The Act is designed to protect people from excessive or unreasonable noise. Excessive noise generally relates to musical instruments and stereos, electrical appliances, power machines, people or groups of persons.
Points to consider when planning any activity or event that will generate excessive noise:
- consider your neighbours
- keep noise at a reasonable level
- tone noise down at a reasonable hour
- don’t let your good time be at the expense of neighbours
If you are having problems with noise:
The Hurunui District Council operates a 24 hour noise complaint response service. All complaints, no matter what time of day or night, should be phoned through to the Council number on (03) 314 8816.
The Act provides for one or more of the following actions to be carried out:
- seizure of equipment
- the imposing of fines
- disposal of equipment
Property owners are responsible for managing noise within their properties.
While noise is a constant companion in our daily lives, we have an individual responsibility under section 327 of the Resource Management Act to ensure we do not create a noise nuisance for other persons.
The owners and occupiers (tenants) of land including buildings are responsible for ensuring noise caused on their property does not create a nuisance for any other person.
Council enforces the noise control laws.
Council may act under the Resource Management Act 1991 to alleviate excessive noise.

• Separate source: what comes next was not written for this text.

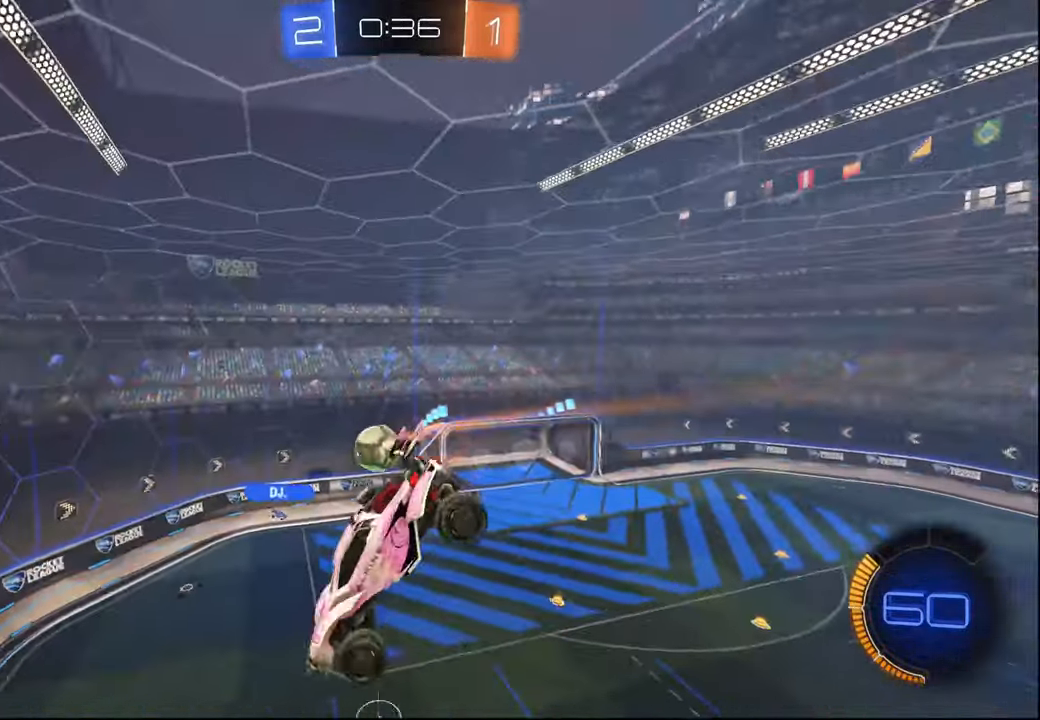
{"buttons": ["R2"], "left_stick": "center", "right_stick": "center", "events": [[17, "L1", "up"], [34, "left_stick", "center"], [134, "left_stick", "left"], [334, "left_stick", "center"]]}
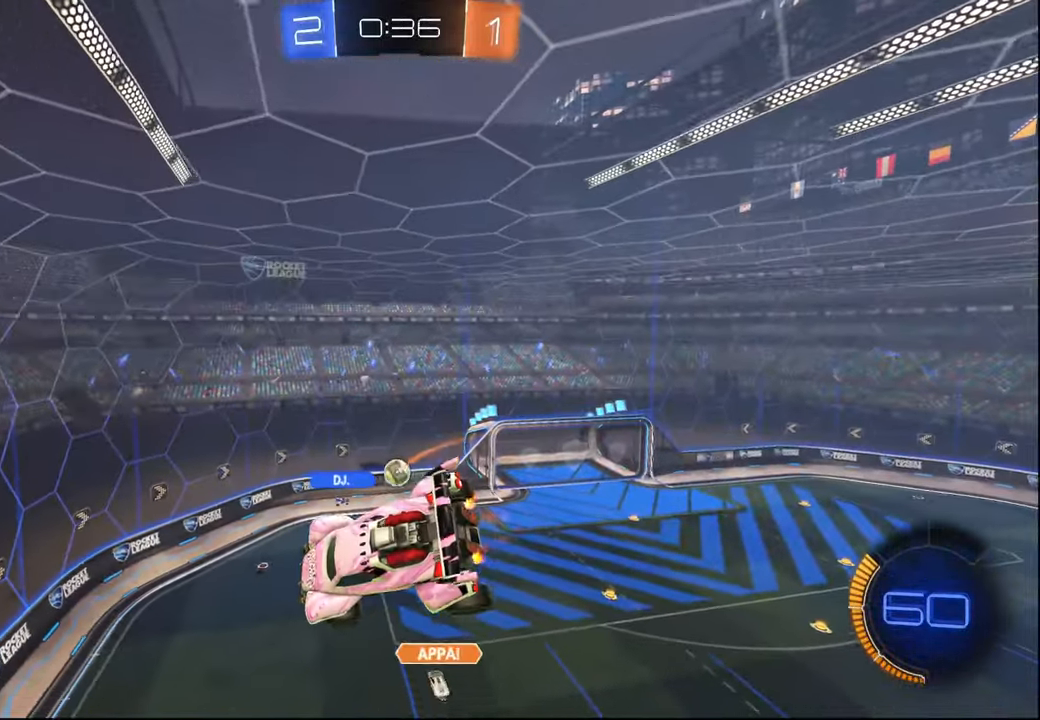
{"buttons": ["R2"], "left_stick": "center", "right_stick": "center", "events": [[67, "left_stick", "left"], [150, "left_stick", "center"], [284, "left_stick", "right"], [317, "L2", "down"], [400, "left_stick", "center"], [417, "L2", "up"]]}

Hurunui District Council provides a 24 hour 7 days per week noise control response service for this purpose. If you have an issue of excessive noise you can call 03 314 8816 anytime.
The Resource Management Act 1991 defines the term "excessive noise" as being any noise under human control which unreasonably interferes with the peace, comfort, and convenience of any other person and includes noise made by any:
- Musical instrument
- Electrical appliance
- Machine however powered
- Person or group of persons
- Explosion or vibration.
It does not include any:
- Aircraft being operated during, or immediately before or after flight.
- Vehicle driven on a road.
- Train, other than when being tested (when stationary), maintained, loaded, or unloaded.
There are sound levels set down in the District Plan which define the conditions a business can operate within so that they do not create unreasonable noise.
Property occupiers can take action to alleviate noise.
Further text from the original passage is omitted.